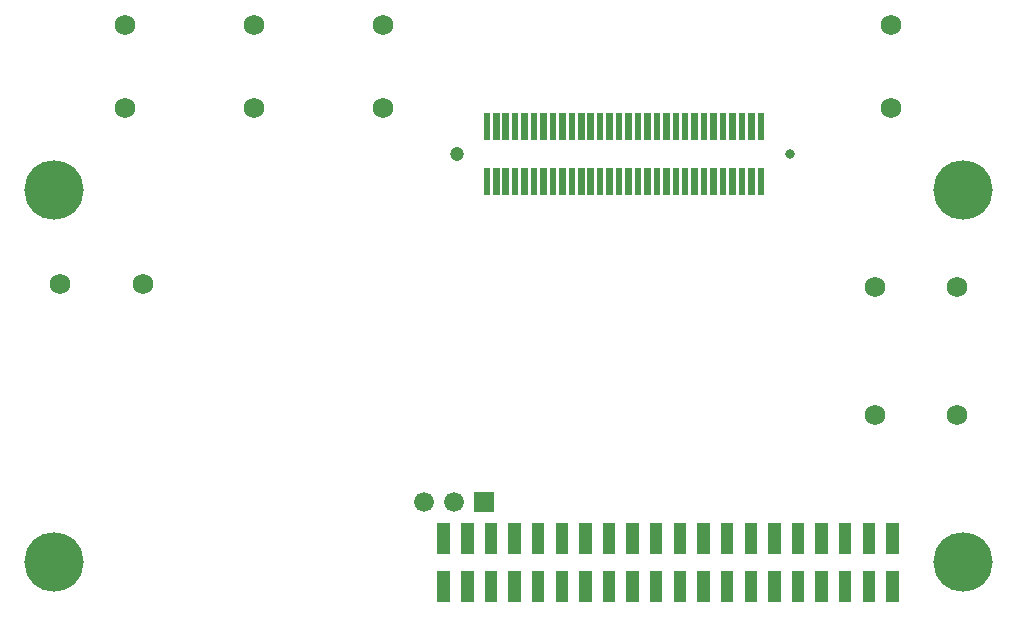
<source format=gbr>
G04 start of page 7 for group -4062 idx -4062 *
G04 Title: 96Boards CE I2S Mezzanine, soldermask *
G04 Creator: pcb 20140316 *
G04 CreationDate: Mon 17 Sep 2018 12:34:06 PM GMT UTC *
G04 For: adam *
G04 Format: Gerber/RS-274X *
G04 PCB-Dimensions (mm): 85.00 54.00 *
G04 PCB-Coordinate-Origin: lower left *
%MOMM*%
%FSLAX43Y43*%
%LNBOTTOMMASK*%
%ADD95R,1.050X1.050*%
%ADD94R,0.550X0.550*%
%ADD93C,5.030*%
%ADD92C,1.676*%
%ADD91C,0.002*%
%ADD90C,1.200*%
%ADD89C,1.754*%
%ADD88C,0.800*%
G54D88*X66350Y38550D03*
D03*
G54D89*X73500Y16500D03*
Y27300D03*
G54D90*X38150Y38550D03*
D03*
G54D89*X20950Y42500D03*
Y49500D03*
X31850Y42500D03*
Y49500D03*
X80500Y16500D03*
G54D91*G36*
X39562Y9938D02*Y8262D01*
X41238D01*
Y9938D01*
X39562D01*
G37*
G54D92*X37860Y9100D03*
X35320D03*
G54D89*X80500Y27300D03*
X11500Y27600D03*
X4500D03*
X74900Y42500D03*
X10000D03*
X74900Y49500D03*
X10000D03*
G54D93*X4000Y4000D03*
X81000D03*
X4000Y35500D03*
X81000D03*
G54D94*X50250Y37100D02*Y35350D01*
X47050Y37100D02*Y35350D01*
X46250Y37100D02*Y35350D01*
X45450Y37100D02*Y35350D01*
X42250Y37100D02*Y35350D01*
X41450Y37100D02*Y35350D01*
X40650Y37100D02*Y35350D01*
X49450Y37100D02*Y35350D01*
X48650Y37100D02*Y35350D01*
X47850Y37100D02*Y35350D01*
X44650Y37100D02*Y35350D01*
X43850Y37100D02*Y35350D01*
X43050Y37100D02*Y35350D01*
X60650Y37100D02*Y35350D01*
Y41750D02*Y40000D01*
X59850Y41750D02*Y40000D01*
X59050Y41750D02*Y40000D01*
X57450Y37100D02*Y35350D01*
X56650Y37100D02*Y35350D01*
X55850Y37100D02*Y35350D01*
X59850Y37100D02*Y35350D01*
X59050Y37100D02*Y35350D01*
X58250Y37100D02*Y35350D01*
Y41750D02*Y40000D01*
X57450Y41750D02*Y40000D01*
X56650Y41750D02*Y40000D01*
X55850Y41750D02*Y40000D01*
X63850Y41750D02*Y40000D01*
X63050Y41750D02*Y40000D01*
X62250Y41750D02*Y40000D01*
X63850Y37100D02*Y35350D01*
X63050Y37100D02*Y35350D01*
X61450Y41750D02*Y40000D01*
X62250Y37100D02*Y35350D01*
X61450Y37100D02*Y35350D01*
X55050Y37100D02*Y35350D01*
X54250Y37100D02*Y35350D01*
X53450Y37100D02*Y35350D01*
X52650Y41750D02*Y40000D01*
X51850Y41750D02*Y40000D01*
X51050Y41750D02*Y40000D01*
X55050Y41750D02*Y40000D01*
X54250Y41750D02*Y40000D01*
X53450Y41750D02*Y40000D01*
X52650Y37100D02*Y35350D01*
X51850Y37100D02*Y35350D01*
X51050Y37100D02*Y35350D01*
X50250Y41750D02*Y40000D01*
X49450Y41750D02*Y40000D01*
X48650Y41750D02*Y40000D01*
X47850Y41750D02*Y40000D01*
X47050Y41750D02*Y40000D01*
X42250Y41750D02*Y40000D01*
X41450Y41750D02*Y40000D01*
X40650Y41750D02*Y40000D01*
X46250Y41750D02*Y40000D01*
X45450Y41750D02*Y40000D01*
X44650Y41750D02*Y40000D01*
X43850Y41750D02*Y40000D01*
X43050Y41750D02*Y40000D01*
G54D95*X75000Y6850D02*Y5250D01*
Y2750D02*Y1150D01*
X71000Y6850D02*Y5250D01*
Y2750D02*Y1150D01*
X69000Y2750D02*Y1150D01*
X67000Y2750D02*Y1150D01*
X73000Y6850D02*Y5250D01*
Y2750D02*Y1150D01*
X69000Y6850D02*Y5250D01*
X67000Y6850D02*Y5250D01*
X65000Y2750D02*Y1150D01*
X63000Y2750D02*Y1150D01*
Y6850D02*Y5250D01*
X65000Y6850D02*Y5250D01*
X61000Y6850D02*Y5250D01*
Y2750D02*Y1150D01*
X59000Y2750D02*Y1150D01*
X55000Y2750D02*Y1150D01*
X53000Y2750D02*Y1150D01*
X59000Y6850D02*Y5250D01*
X57000Y6850D02*Y5250D01*
Y2750D02*Y1150D01*
X55000Y6850D02*Y5250D01*
X53000Y6850D02*Y5250D01*
X51000Y6850D02*Y5250D01*
X49000Y2750D02*Y1150D01*
X51000Y2750D02*Y1150D01*
X47000Y2750D02*Y1150D01*
X45000Y2750D02*Y1150D01*
X49000Y6850D02*Y5250D01*
X47000Y6850D02*Y5250D01*
X45000Y6850D02*Y5250D01*
X43000Y2750D02*Y1150D01*
X41000Y2750D02*Y1150D01*
X43000Y6850D02*Y5250D01*
X41000Y6850D02*Y5250D01*
X39000Y6850D02*Y5250D01*
X37000Y6850D02*Y5250D01*
X39000Y2750D02*Y1150D01*
X37000Y2750D02*Y1150D01*
M02*

</source>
:::::
> ABOUT THIS EXERCISE
With the pictures left out, return each entry exactly as written.

> ANSWER SECTION
<source format=gbr>
G04 start of page 7 for group -4062 idx -4062 *
G04 Title: 96Boards CE I2S Mezzanine, soldermask *
G04 Creator: pcb 20140316 *
G04 CreationDate: Mon 17 Sep 2018 12:34:06 PM GMT UTC *
G04 For: adam *
G04 Format: Gerber/RS-274X *
G04 PCB-Dimensions (mm): 85.00 54.00 *
G04 PCB-Coordinate-Origin: lower left *
%MOMM*%
%FSLAX43Y43*%
%LNBOTTOMMASK*%
%ADD95R,1.050X1.050*%
%ADD94R,0.550X0.550*%
%ADD93C,5.030*%
%ADD92C,1.676*%
%ADD91C,0.002*%
%ADD90C,1.200*%
%ADD89C,1.754*%
%ADD88C,0.800*%
G54D88*X66350Y38550D03*
D03*
G54D89*X73500Y16500D03*
Y27300D03*
G54D90*X38150Y38550D03*
D03*
G54D89*X20950Y42500D03*
Y49500D03*
X31850Y42500D03*
Y49500D03*
X80500Y16500D03*
G54D91*G36*
X39562Y9938D02*Y8262D01*
X41238D01*
Y9938D01*
X39562D01*
G37*
G54D92*X37860Y9100D03*
X35320D03*
G54D89*X80500Y27300D03*
X11500Y27600D03*
X4500D03*
X74900Y42500D03*
X10000D03*
X74900Y49500D03*
X10000D03*
G54D93*X4000Y4000D03*
X81000D03*
X4000Y35500D03*
X81000D03*
G54D94*X50250Y37100D02*Y35350D01*
X47050Y37100D02*Y35350D01*
X46250Y37100D02*Y35350D01*
X45450Y37100D02*Y35350D01*
X42250Y37100D02*Y35350D01*
X41450Y37100D02*Y35350D01*
X40650Y37100D02*Y35350D01*
X49450Y37100D02*Y35350D01*
X48650Y37100D02*Y35350D01*
X47850Y37100D02*Y35350D01*
X44650Y37100D02*Y35350D01*
X43850Y37100D02*Y35350D01*
X43050Y37100D02*Y35350D01*
X60650Y37100D02*Y35350D01*
Y41750D02*Y40000D01*
X59850Y41750D02*Y40000D01*
X59050Y41750D02*Y40000D01*
X57450Y37100D02*Y35350D01*
X56650Y37100D02*Y35350D01*
X55850Y37100D02*Y35350D01*
X59850Y37100D02*Y35350D01*
X59050Y37100D02*Y35350D01*
X58250Y37100D02*Y35350D01*
Y41750D02*Y40000D01*
X57450Y41750D02*Y40000D01*
X56650Y41750D02*Y40000D01*
X55850Y41750D02*Y40000D01*
X63850Y41750D02*Y40000D01*
X63050Y41750D02*Y40000D01*
X62250Y41750D02*Y40000D01*
X63850Y37100D02*Y35350D01*
X63050Y37100D02*Y35350D01*
X61450Y41750D02*Y40000D01*
X62250Y37100D02*Y35350D01*
X61450Y37100D02*Y35350D01*
X55050Y37100D02*Y35350D01*
X54250Y37100D02*Y35350D01*
X53450Y37100D02*Y35350D01*
X52650Y41750D02*Y40000D01*
X51850Y41750D02*Y40000D01*
X51050Y41750D02*Y40000D01*
X55050Y41750D02*Y40000D01*
X54250Y41750D02*Y40000D01*
X53450Y41750D02*Y40000D01*
X52650Y37100D02*Y35350D01*
X51850Y37100D02*Y35350D01*
X51050Y37100D02*Y35350D01*
X50250Y41750D02*Y40000D01*
X49450Y41750D02*Y40000D01*
X48650Y41750D02*Y40000D01*
X47850Y41750D02*Y40000D01*
X47050Y41750D02*Y40000D01*
X42250Y41750D02*Y40000D01*
X41450Y41750D02*Y40000D01*
X40650Y41750D02*Y40000D01*
X46250Y41750D02*Y40000D01*
X45450Y41750D02*Y40000D01*
X44650Y41750D02*Y40000D01*
X43850Y41750D02*Y40000D01*
X43050Y41750D02*Y40000D01*
G54D95*X75000Y6850D02*Y5250D01*
Y2750D02*Y1150D01*
X71000Y6850D02*Y5250D01*
Y2750D02*Y1150D01*
X69000Y2750D02*Y1150D01*
X67000Y2750D02*Y1150D01*
X73000Y6850D02*Y5250D01*
Y2750D02*Y1150D01*
X69000Y6850D02*Y5250D01*
X67000Y6850D02*Y5250D01*
X65000Y2750D02*Y1150D01*
X63000Y2750D02*Y1150D01*
Y6850D02*Y5250D01*
X65000Y6850D02*Y5250D01*
X61000Y6850D02*Y5250D01*
Y2750D02*Y1150D01*
X59000Y2750D02*Y1150D01*
X55000Y2750D02*Y1150D01*
X53000Y2750D02*Y1150D01*
X59000Y6850D02*Y5250D01*
X57000Y6850D02*Y5250D01*
Y2750D02*Y1150D01*
X55000Y6850D02*Y5250D01*
X53000Y6850D02*Y5250D01*
X51000Y6850D02*Y5250D01*
X49000Y2750D02*Y1150D01*
X51000Y2750D02*Y1150D01*
X47000Y2750D02*Y1150D01*
X45000Y2750D02*Y1150D01*
X49000Y6850D02*Y5250D01*
X47000Y6850D02*Y5250D01*
X45000Y6850D02*Y5250D01*
X43000Y2750D02*Y1150D01*
X41000Y2750D02*Y1150D01*
X43000Y6850D02*Y5250D01*
X41000Y6850D02*Y5250D01*
X39000Y6850D02*Y5250D01*
X37000Y6850D02*Y5250D01*
X39000Y2750D02*Y1150D01*
X37000Y2750D02*Y1150D01*
M02*

</source>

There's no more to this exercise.